Guest - posted on 09/17/2014 ( 6 moms have responded )
Right now, I really hate my life. Not every aspect of it, there is some good.....just not 'enough'
I love my kid, I want only the best for him, and sometimes I know that I am the best mother for him, but other times......more often than not, I wonder if he might be better off without me.
I'm often less than rational and other times overly rational. I do not understand emotions or connections, I don't have empathy for others, nor do I expect them to have it for me. I want advice, not prayers, not sympathy, not thoughts, just a simple and effective action plan. I am impulsive and eccentric. I do not fit societal norms, nor do I see the value in conforming to them, thus I find it difficult to teach my son to do so. I have a need to run away, keep moving--too long in one place is painful, and right now I hurt. I've been hurting for two years now.

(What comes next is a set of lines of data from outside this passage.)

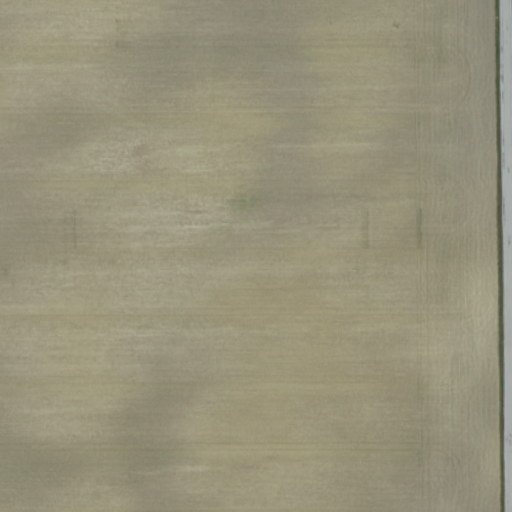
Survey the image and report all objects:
road: (507, 256)
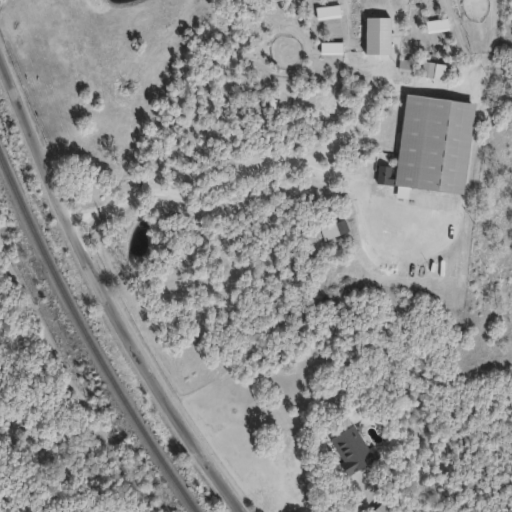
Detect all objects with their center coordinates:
building: (402, 63)
building: (403, 64)
building: (426, 67)
building: (426, 67)
building: (430, 142)
building: (431, 142)
road: (254, 163)
road: (103, 300)
railway: (85, 341)
building: (350, 448)
building: (351, 448)
building: (379, 507)
building: (380, 507)
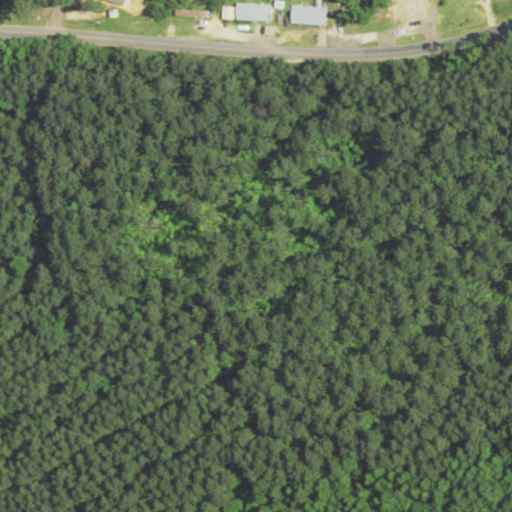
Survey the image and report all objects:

Yet, I need to stay in this hell hole of a suburb. The schools are the best in the country and my kid needs that. My husband is happy here, though I hate it. REALLY HATE IT. I look around and am disgusted by everything. The bland normalcy of it all. I hate raising my son here, but I know it is good for him.....that's how I know I am NOT good for him. A good mother would cherish the privileges of living in a "sought after neighborhood" and driving her ugly, bland, little Mercedes around her ugly, bland little suburban town, to PTA meetings and churches--I don't even believe in any of the gods!!!!--and junior league, and the stables, and the gym, and all the other crap I have to drive to in order to do what???
I want to leave, but I can't leave without depriving my son of the great schools, the stable environment, the societal norm of the "upper class" whatever that means. I can't leave without him--I could never enjoy my life. So what's left?
Nothing. What is worse for him: A mother who is unhappy to her core, or no mother at all....one whose ashes are scattered across the seas? Would he even scatter them if I left? I'd hate anyone who purposely abandoned me for death......sometimes I wish for a car crash.